Electorate Sour on Candidates, Primary Process

American voters are definitely interested in the 2016 presidential election, but many feel disaffected with the front-running candidates, the primary process and the electorate’s own “political wisdom.” 

American voters are definitely interested in the 2016 presidential election, but many feel disaffected with the front-running candidates, the primary process and the electorate’s own “political wisdom.” 

Voter turnout this year rivals the record-setting 2008 presidential election, but it has produced two candidates with historically high negative ratings and a sour taste about the primary process.

When Donald Trump and Bernie Sanders complain that the primary process is rigged, a majority of voters apparently agree with them. According to the Pew Research Center, only 35 percent of registered voters think the primary process produces the best qualified nominees. For Democrats, it’s a meager 30 percent.

Trump supporters are the most glowing in appreciation of the nominating process at 60 percent. Clinton’s backers have more positive views than Sanders’ supporters by a 37 percent to 25 percent margin.

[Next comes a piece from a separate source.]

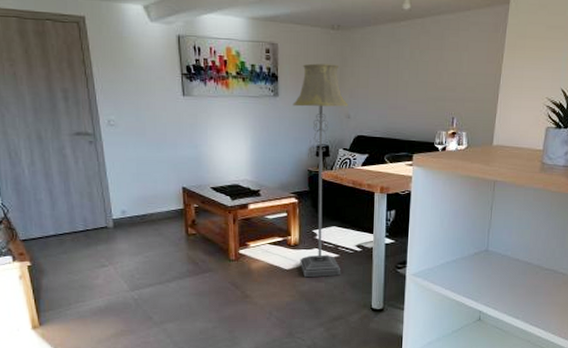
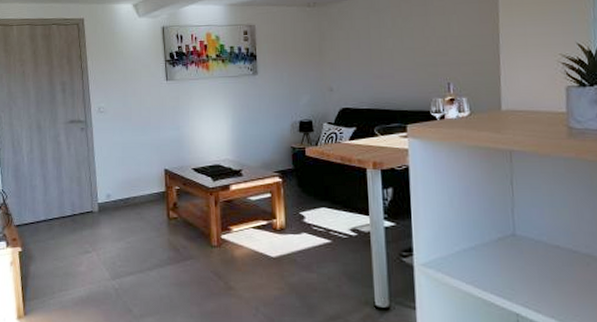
floor lamp: present [293,63,349,278] -> none [272,39,335,267]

But discontentment with the process and the front-running candidates hasn’t doused interest. Pew says 89 percent of Republicans and 82 percent of Democrats have given the 2016 election a “great deal of thought.” Those percentages exceed voter interest in the 2008 open presidential race.

Another interesting finding is that a majority of voters are frustrated, not angry, about government. Pew found 59 percent of voters express frustration, while only 22 percent admit to being angry. Seventeen percent claim to be basically content. 

Of those who are angry, 25 percent are fed up with politicians for failing to keep their promises or acting in a self-serving way, 18 percent are disgusted with political gridlock and 15 percent think politicians are out of touch and not working on their behalf. Four percent are angry because of President Obama, 3 percent because of Wall Street and big business influence and 3 percent because of taxes.

As might be expected, Republicans are more likely to be angry with a Democrat in the White House. Democrats were angrier during the George W. Bush White House years.

A discouraging perspective that emerges from the research is a pervasive view that life in America today is worse than it was 50 years ago and that it will be even worse for the net generation of Americans. Research indicates 46 percent of all voters – and 54 percent of white voters – think things in America are worse for “people like them.” That contrasts with only 17 percent of African-American and 37 percent of Hispanic voters who share the same view. There is more agreement across racial lines that things will be worse for the next generation.

It is reassuring that 68 percent of registered voters believe personal insults are “never fair game” in politics. Democrats hold that view more strongly than Republicans, but even Trump supporters agree by a 51 percent to 47 percent margin. Clinton and Sanders supporters are equal in their distaste for personal insults.

Voters by a 75 percent majority believe news outlets have given Trump too much coverage. That is less true, as you might imagine, with Trump supporters, who by a 55 percent majority think his coverage is “about right.” Supporters of Trump’s GOP rivals felt their candidates drew too little earned media coverage. Ohio Governor John Kasich’s backers were the most displeased, with 82 percent saying their candidate got less coverage than he deserved. Overall, 53 percent of GOP voters agreed. Even 42 percent of Trump supporters thought Kasich was shorted.

The study also shows Americans’ confidence in the “political wisdom” of the electorate sharply eroding through the 21st century. As recently as 1997, 69 percent of Democrats and 59 percent of Republicans expressed confidence in the political wisdom of the American public. Now only 35 percent of Republicans and 32 percent of Democrats have a great deal or good deal of confidence in the public’s political wisdom.